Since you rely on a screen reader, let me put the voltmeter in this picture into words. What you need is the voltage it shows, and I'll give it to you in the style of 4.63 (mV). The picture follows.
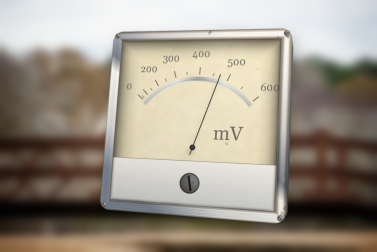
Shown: 475 (mV)
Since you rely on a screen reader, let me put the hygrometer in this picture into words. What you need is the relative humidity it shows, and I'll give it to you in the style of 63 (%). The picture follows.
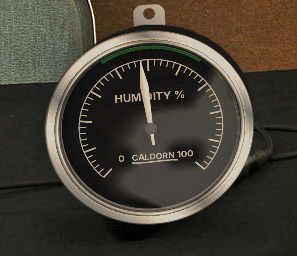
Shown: 48 (%)
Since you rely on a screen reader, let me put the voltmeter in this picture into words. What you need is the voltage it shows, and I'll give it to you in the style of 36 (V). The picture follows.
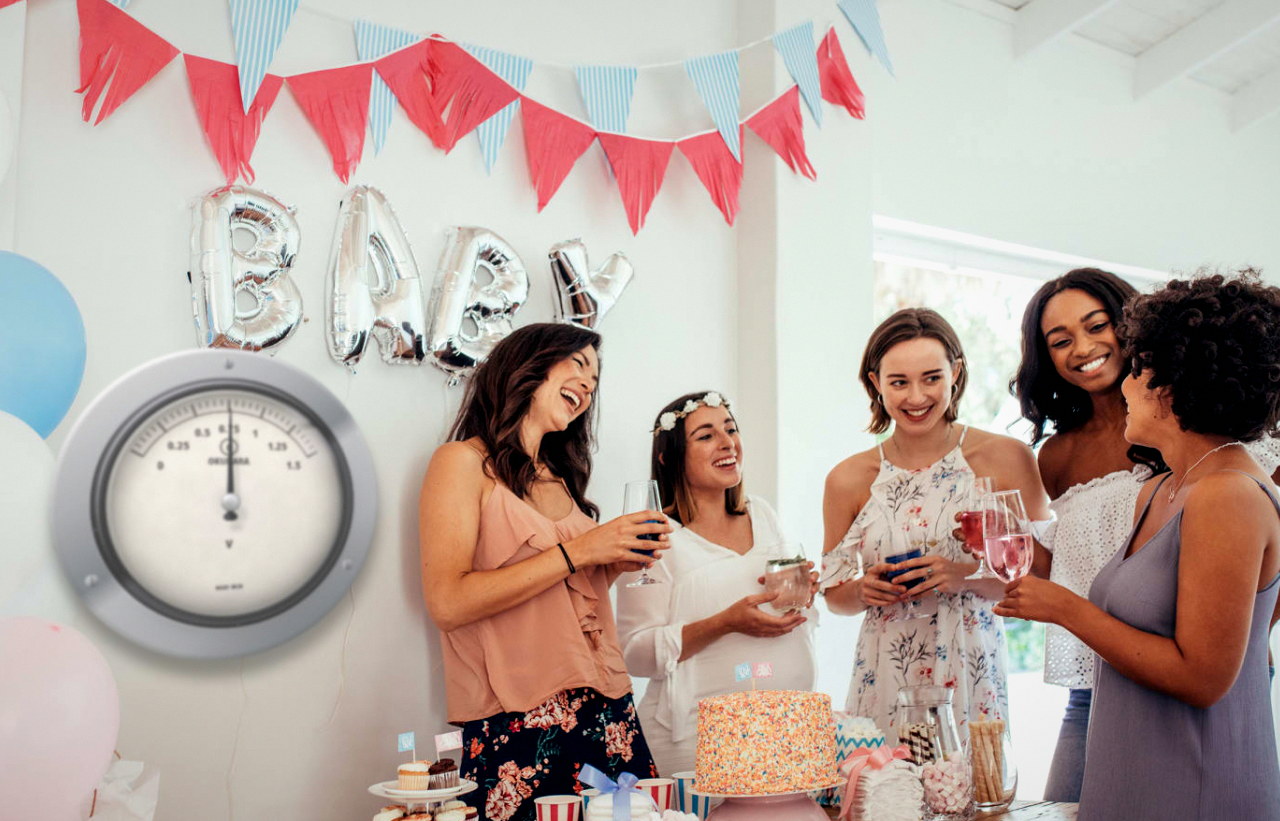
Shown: 0.75 (V)
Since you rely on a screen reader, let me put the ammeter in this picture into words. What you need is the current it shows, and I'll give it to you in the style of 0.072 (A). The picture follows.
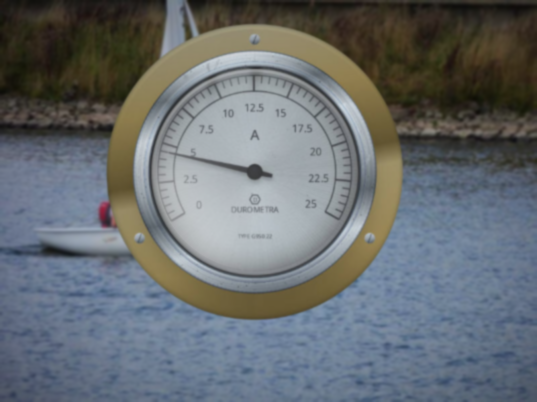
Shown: 4.5 (A)
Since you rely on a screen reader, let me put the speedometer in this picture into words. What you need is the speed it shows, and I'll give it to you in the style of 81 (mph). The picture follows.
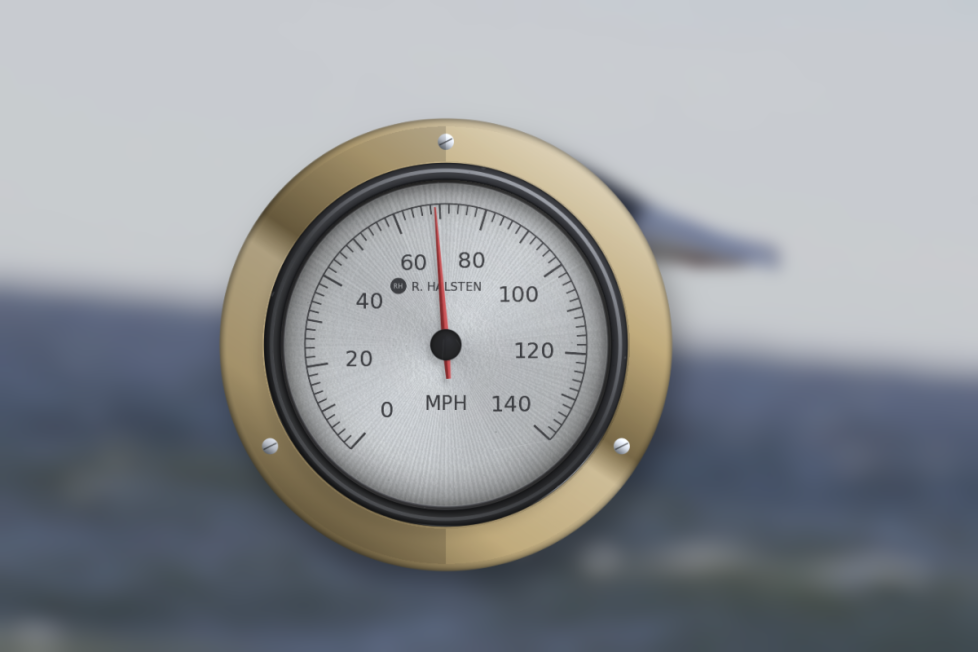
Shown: 69 (mph)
____________
Task objective: Recast the rows from the line containing "(V). The picture follows." through the line containing "Shown: 0.75 (V)", both included, as a numbered list without blank lines. Leave the pictures out.

Expected output:
1. Since you rely on a screen reader, let me put the voltmeter in this picture into words. What you need is the voltage it shows, and I'll give it to you in the style of 36 (V). The picture follows.
2. Shown: 0.75 (V)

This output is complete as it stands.